Try, or as author Gretchen Rubin says, “Act the way I want to feel.” Trying isn’t everything, but it shouldn’t be thrown out altogether simply because certain behaviors don’t come naturally. If I approach a social setting with the mindset that to the best of my ability, I am going to give every person I talk to my full attention, I am already set up for greater success than if I simply do what comes naturally. And if I act engaged, chances are I will actually become engaged, and the more engaged I become, the less prone to distraction I will probably be.


Quiet my mind/ take inventory. When I know that I am going to be in a social setting (even if it’s simply Geoff coming home from work or vise versa), I need to take a few moments to be still and quiet some of the jabber in my mind. Originally, I typed “clear my mind,” but I don’t know if that is possible or necessarily helpful. I don’t need to approach a social setting with zero thoughts in my head, but it would be helpful if some of the noise was quieted a bit. If something frustrated me at work, I can try to pinpoint my feelings about what happened so that I can share them with Geoff instead of being in a distracted fog when I get home. If I’m going to a party and feel scattered and anxious, I can take a few moments to process what I am feeling and get my bearings. If I am to be present, I must be prepared to listen and as Adam McHugh states, “There is a vast difference between merely not speaking and listening. True listening requires us to silence the constant monologue running through our heads.” If I am to listen well and give people my full attention, one of the most loving things I can do is prepare myself with a few minutes of “me” time.

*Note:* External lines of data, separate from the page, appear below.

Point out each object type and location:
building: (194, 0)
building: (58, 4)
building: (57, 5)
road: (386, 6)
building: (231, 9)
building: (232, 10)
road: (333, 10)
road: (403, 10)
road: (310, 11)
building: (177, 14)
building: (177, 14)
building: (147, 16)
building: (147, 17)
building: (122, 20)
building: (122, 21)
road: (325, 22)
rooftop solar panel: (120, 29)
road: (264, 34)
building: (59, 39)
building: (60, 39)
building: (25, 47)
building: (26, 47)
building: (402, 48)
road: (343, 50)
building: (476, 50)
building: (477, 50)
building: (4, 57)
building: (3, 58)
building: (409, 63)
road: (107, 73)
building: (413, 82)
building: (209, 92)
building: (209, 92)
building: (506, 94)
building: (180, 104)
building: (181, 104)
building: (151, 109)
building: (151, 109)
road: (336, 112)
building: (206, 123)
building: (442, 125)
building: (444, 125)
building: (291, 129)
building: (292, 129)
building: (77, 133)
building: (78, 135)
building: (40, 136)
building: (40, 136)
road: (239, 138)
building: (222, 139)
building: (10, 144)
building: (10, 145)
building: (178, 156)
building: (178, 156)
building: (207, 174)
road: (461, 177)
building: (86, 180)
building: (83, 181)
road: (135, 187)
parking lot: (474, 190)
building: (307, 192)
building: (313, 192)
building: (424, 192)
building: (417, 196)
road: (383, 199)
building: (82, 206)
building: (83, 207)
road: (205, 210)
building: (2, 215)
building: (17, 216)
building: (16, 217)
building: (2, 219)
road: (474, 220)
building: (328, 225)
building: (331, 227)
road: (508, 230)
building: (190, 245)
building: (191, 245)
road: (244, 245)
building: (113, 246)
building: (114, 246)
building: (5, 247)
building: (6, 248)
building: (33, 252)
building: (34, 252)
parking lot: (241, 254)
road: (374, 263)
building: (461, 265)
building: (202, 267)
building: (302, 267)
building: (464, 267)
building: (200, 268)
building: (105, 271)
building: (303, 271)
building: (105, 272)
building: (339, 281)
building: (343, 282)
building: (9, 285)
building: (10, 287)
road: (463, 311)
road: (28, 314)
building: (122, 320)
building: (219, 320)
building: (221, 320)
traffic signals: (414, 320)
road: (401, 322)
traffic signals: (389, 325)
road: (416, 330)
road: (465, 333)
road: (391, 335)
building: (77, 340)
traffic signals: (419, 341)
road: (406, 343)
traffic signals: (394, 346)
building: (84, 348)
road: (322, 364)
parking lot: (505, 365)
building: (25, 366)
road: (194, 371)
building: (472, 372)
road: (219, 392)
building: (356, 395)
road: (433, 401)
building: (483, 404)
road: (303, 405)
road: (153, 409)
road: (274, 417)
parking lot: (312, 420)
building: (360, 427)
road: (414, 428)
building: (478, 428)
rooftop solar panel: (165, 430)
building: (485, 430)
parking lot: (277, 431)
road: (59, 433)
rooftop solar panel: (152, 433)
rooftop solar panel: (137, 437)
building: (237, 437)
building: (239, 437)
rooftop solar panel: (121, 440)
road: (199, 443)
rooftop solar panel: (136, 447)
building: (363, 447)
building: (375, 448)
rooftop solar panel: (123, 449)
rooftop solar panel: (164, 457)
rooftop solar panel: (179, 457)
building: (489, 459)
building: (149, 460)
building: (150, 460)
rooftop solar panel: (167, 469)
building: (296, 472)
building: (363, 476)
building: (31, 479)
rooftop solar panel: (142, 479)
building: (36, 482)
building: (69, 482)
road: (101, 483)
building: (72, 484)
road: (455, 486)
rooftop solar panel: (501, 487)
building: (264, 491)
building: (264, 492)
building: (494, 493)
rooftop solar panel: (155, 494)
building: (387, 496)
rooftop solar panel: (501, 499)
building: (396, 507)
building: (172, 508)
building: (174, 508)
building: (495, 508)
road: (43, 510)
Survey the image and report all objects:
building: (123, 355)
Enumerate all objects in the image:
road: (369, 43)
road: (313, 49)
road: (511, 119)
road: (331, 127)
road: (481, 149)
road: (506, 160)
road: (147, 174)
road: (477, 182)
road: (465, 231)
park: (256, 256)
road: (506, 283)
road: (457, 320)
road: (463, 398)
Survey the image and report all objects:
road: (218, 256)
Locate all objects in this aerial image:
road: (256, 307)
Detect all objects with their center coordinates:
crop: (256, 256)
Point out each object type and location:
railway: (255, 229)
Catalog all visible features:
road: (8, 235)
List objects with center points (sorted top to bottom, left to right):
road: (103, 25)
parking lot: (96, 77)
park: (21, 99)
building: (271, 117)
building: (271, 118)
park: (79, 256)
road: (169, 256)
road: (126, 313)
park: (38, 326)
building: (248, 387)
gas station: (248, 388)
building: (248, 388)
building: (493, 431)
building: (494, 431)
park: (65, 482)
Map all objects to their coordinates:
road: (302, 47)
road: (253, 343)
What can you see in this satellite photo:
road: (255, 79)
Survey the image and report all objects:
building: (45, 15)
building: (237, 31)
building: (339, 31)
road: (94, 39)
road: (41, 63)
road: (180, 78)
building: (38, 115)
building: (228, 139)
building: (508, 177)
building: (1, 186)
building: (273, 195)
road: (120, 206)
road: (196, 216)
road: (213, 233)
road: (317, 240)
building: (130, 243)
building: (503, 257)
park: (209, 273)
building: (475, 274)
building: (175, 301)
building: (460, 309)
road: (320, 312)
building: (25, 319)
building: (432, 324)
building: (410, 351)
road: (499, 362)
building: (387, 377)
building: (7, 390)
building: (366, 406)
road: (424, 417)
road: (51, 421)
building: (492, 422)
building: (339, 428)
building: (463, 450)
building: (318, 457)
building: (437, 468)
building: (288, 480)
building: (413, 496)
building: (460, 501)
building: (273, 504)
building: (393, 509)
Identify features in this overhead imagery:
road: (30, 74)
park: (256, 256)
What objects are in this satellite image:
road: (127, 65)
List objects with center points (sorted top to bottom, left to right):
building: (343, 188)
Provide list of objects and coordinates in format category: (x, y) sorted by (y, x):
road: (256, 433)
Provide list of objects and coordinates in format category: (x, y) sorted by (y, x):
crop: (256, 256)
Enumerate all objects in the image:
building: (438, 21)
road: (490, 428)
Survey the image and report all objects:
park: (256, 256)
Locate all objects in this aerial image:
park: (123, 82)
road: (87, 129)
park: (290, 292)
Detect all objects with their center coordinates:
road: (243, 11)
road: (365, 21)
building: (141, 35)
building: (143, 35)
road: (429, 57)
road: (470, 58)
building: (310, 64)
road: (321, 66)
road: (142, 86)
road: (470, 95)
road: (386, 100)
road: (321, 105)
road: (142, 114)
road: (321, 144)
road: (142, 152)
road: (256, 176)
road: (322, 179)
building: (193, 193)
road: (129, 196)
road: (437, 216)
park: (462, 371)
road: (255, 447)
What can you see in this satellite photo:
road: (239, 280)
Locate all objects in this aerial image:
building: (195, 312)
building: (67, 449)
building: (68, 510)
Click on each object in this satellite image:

Be me. The only person I can be with any degree of success is myself. This might see like it contradicts all this talk about effort and working against what feels natural, but the reality is that we all have to work against the weaknesses that come with the way we are wired. I am coming to see that introversion, so often confused with shyness and seen in a negative light, comes with tremendous potential for good. The same is true of extroversion. The world needs all personality types, and the world needs people who can be themselves well. Being me, or better put, being the best version of myself, means taking an honest look at my struggles and weaknesses and working to become better. It means operating within my natural abilities and stretching myself when doing so is good for me and the people around me. This is where doing things like taking time to quiet my mind are so important. When I do this, I am valuing how I am wired while also preparing myself for growth. Being me should also include doing more of the things that make me come alive and help me operate within my giftings. When I spend time in nature I feel alive and refreshed. When I write I feel like I’m doing something that I was created to do. What does this have to do with being present? When we are at ease with ourselves, we can be at ease with others. When we have this ongoing habit of operating within the framework of our inner blueprint--all the while seeking growth in the context of kindness and grace towards ourselves--I think we will be on our way to truly being with others when we are with them. If you are an extrovert and struggle with being present, you might need to practice listening more than you speak or paring down you're schedule so you're less busy and can be less rushed when you are with people.


While your desires and goals for the coming year may be totally different from mine, I hope you will take the time to think about what you would like more of (and less of) in the coming year, and what small steps you can take to get it.